Sankt Leonhard im Pilztal & Pitzaler Gletscher
We found ourselves driving back into Austria, via Innsbruck towards one of the only free places we could find in the mountains. Originally we’d set our sights on going to Sölden, but they only had a campsite there and we prefer Aires to campsites. Han found an Aire located in the next valley along which would provide us with ample opportunity for walking, mountain views and potentially the cable car ride we’d been holding out for.
Driving down towards Sankt Leonhard im Pilztal, we made good progress, right up until we turned into the valley. We were sure that we’d be arriving in no time, 20km to Mittelburg couldn’t take us the 45 mins it said. Not surprisingly, google was right, but we were not disappointed. Our slow, uneventful climb into the snow line provided us with a fresh view every turn.
I’d spent months telling Han about the views in the Alps, mountains so big that it’s hard to describe how impressive they are. After all that anticipation, here we were, soaking it all in. Green valley bottoms, craggy forest covered steep sided valleys, mountains topped with a dusting of snow and waterfalls seemingly falling from the highest reaches of the mountains. We were in sensory overload.
Not one week ago we were in 30°C temperatures, but now we found ourselves in 10°C at best! And that was at the bottom of the mountain. Not to worry though, we have heating, something which we hadn’t needed over the summer but that would become increasingly used over the coming weeks.

****************************************

Requirement 1:
Return the stretch of the travel post from "Not one week" through "the coming weeks.", copied word for word.
Requirement 2:
Rewrite the travel post's paragraph beginning "I’d spent months telling Han" as a short bulleted list that keeps its main facts.
Requirement 3:
In the travel post, why did the travelers decide against going to Sölden?

(Collected data)
****************************************

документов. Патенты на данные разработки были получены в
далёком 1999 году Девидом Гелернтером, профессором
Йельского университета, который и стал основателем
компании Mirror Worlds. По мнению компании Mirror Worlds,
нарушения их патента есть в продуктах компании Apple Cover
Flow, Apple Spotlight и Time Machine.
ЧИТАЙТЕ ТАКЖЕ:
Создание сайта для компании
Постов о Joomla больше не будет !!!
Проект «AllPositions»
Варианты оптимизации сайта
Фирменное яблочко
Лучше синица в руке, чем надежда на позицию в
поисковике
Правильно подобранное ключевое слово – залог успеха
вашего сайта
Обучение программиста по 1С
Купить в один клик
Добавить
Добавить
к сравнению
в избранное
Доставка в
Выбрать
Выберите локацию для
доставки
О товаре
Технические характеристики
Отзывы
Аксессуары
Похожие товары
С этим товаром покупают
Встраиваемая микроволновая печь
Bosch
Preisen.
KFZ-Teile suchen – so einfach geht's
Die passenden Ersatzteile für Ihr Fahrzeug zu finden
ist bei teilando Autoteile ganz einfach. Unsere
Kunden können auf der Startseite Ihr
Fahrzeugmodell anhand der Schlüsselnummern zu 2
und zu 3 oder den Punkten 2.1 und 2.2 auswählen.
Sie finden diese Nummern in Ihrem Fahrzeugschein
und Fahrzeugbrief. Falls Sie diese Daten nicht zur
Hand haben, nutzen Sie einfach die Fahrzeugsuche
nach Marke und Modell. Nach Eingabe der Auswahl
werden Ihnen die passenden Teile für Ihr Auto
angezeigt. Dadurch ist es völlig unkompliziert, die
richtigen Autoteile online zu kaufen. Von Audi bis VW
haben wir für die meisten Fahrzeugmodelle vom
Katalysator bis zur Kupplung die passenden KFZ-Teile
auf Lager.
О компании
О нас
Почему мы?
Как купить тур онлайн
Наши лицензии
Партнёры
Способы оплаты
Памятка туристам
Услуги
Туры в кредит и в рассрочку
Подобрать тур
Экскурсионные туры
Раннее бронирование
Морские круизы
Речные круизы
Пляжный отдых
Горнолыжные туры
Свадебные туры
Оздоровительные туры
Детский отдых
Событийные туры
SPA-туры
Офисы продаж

****************************************

Reply 1:
Not one week ago we were in 30°C temperatures, but now we found ourselves in 10°C at best! And that was at the bottom of the mountain. Not to worry though, we have heating, something which we hadn’t needed over the summer but that would become increasingly used over the coming weeks.

Reply 2:
- For months, the writer had told Han about the Alps' views and their mountains, which are too big to describe.
- After that anticipation, the two were finally taking in the scenery.
- They saw green valley bottoms and steep-sided, craggy valleys covered in forest.
- They also saw snow-dusted mountaintops and waterfalls that seemed to fall from the highest reaches.
- The sights left them in sensory overload.

Reply 3:
Sölden only had a campsite, and they prefer Aires to campsites.